Report: Article 11 and Article 13 Could Be Finalized This Week

It’s being hailed as the law everyone hates, but that’s not stopping its forward movement. One report is suggesting that it could be finalized this week.

Article 11, known as the link tax, and Article 13, known as the censorship, has been hailed as a death sentence for internet businesses and free speech in Europe. It’s been universally rejected by stakeholders and critics have attacked it for being a direct assault on the Internet. Despite its status as being a universally slammed law, it continues to move forward.

Last month, free speech supporters thought that they were on the verge of victory when member states rebelled against the directive. The votes would have ensured that the directive was on the ropes. That moment seemed to bring back memories of digital rights triumphing over ACTA (Anti-Counterfeiting Trade Agreement).
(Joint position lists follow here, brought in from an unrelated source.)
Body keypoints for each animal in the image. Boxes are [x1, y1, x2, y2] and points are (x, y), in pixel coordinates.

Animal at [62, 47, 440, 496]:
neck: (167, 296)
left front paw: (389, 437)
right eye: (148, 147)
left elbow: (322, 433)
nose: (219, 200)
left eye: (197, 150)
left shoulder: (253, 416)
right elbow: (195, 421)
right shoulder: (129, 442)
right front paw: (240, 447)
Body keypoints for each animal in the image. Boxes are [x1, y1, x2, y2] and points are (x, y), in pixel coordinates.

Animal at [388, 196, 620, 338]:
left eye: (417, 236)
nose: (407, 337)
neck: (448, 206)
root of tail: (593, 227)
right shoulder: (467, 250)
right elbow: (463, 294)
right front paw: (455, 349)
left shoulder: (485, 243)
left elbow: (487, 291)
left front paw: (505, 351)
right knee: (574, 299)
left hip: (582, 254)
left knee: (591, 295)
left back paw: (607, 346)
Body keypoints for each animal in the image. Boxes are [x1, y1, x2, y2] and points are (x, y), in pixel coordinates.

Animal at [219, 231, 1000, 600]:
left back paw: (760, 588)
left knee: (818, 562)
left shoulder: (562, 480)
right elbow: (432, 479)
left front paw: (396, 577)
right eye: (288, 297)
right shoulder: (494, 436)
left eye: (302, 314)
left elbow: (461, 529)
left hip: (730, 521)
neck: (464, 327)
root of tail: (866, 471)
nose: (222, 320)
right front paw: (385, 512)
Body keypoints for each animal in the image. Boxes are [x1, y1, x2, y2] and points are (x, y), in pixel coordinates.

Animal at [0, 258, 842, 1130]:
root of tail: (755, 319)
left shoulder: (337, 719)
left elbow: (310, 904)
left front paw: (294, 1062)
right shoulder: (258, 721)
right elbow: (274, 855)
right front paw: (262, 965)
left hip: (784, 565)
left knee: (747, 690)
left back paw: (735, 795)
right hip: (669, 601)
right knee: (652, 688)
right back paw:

Unfortunately, the tide quickly turned against free speech when Germany stunned observers when they caved to the pressures of France. The sudden surrender of German officials to French pressure meant that the directive could move ahead. That move caused business leaders to slam Germany, blasting them as weak on negotiations thanks to this capitulation.

Now, the directive, once thought unstoppable, then thought all but dead, is now back to being seemingly unstoppable again. A report on Packt says that the directive could be finalized this week. The report cites Andrus Ansip, EU digital chief, posting a tweet from last week saying that the directive could be finalized this week. Whether or not that is going to happen remains unclear as we’ve heard no word on whether or not that actually has happened or not.

These latest developments are no doubt shocking to the 4.7 million Europeans who signed a petition condemning the legislation. Now, everyone is on pins and needles waiting to see whether or not this “existential threat” is going to emerge from the “trilogue” meetings, ready to try and win just a couple more votes to become law. While the battle isn’t over yet, things are beginning to look bad for those who support digital rights.